• [MATERIAL SUPPLIED]
======
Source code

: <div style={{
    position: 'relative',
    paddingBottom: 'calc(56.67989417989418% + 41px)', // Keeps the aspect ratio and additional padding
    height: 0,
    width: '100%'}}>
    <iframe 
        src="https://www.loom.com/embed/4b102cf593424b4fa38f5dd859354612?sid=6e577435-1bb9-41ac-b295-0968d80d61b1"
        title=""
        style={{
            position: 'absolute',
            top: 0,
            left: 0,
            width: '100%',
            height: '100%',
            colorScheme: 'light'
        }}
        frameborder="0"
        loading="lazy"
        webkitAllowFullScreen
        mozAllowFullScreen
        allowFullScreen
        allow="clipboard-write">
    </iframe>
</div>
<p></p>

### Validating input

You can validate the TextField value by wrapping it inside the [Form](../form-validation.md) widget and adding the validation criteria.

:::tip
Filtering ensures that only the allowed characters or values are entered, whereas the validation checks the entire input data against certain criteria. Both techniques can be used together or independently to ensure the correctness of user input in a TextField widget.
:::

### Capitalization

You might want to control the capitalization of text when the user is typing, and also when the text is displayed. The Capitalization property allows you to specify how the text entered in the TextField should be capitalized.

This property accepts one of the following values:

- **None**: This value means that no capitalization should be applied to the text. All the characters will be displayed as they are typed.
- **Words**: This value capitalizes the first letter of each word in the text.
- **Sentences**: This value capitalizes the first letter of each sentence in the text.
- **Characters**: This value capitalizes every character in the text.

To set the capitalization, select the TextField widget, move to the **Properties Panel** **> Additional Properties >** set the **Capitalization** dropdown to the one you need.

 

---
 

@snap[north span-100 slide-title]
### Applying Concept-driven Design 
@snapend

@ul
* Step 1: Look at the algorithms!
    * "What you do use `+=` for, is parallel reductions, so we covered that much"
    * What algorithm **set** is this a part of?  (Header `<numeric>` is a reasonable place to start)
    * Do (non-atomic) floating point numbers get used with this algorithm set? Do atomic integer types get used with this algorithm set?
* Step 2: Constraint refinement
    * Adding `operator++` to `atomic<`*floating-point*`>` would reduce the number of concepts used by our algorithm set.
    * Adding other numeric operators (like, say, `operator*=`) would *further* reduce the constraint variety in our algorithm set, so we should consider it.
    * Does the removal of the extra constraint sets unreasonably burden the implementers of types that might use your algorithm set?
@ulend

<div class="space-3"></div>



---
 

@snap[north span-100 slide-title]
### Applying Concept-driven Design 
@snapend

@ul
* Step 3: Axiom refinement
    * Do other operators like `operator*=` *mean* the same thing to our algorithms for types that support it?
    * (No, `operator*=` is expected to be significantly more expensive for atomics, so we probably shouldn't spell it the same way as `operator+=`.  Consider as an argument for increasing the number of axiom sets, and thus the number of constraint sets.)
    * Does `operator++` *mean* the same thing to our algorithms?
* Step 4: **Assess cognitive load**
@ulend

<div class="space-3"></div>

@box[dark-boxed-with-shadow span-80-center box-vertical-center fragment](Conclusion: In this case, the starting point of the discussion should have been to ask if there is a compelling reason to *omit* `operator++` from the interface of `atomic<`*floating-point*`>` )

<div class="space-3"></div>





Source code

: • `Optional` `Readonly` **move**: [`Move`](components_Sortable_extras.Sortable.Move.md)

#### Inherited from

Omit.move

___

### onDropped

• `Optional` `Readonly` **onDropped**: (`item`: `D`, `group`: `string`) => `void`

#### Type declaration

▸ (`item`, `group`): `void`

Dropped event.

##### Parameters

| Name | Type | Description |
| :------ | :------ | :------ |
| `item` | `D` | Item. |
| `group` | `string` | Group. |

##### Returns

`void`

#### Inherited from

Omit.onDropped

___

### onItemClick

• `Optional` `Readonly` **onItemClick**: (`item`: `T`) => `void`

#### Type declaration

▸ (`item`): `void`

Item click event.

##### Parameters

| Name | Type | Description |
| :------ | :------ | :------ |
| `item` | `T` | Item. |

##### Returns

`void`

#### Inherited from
======
• [WHAT YOU WILL DO] Collect every line above that contains the string "property". Matching is case-sensitive.

• [SOLVED PROBLEM]
You might want to control the capitalization of text when the user is typing, and also when the text is displayed. The Capitalization property allows you to specify how the text entered in the TextField should be capitalized.
This property accepts one of the following values:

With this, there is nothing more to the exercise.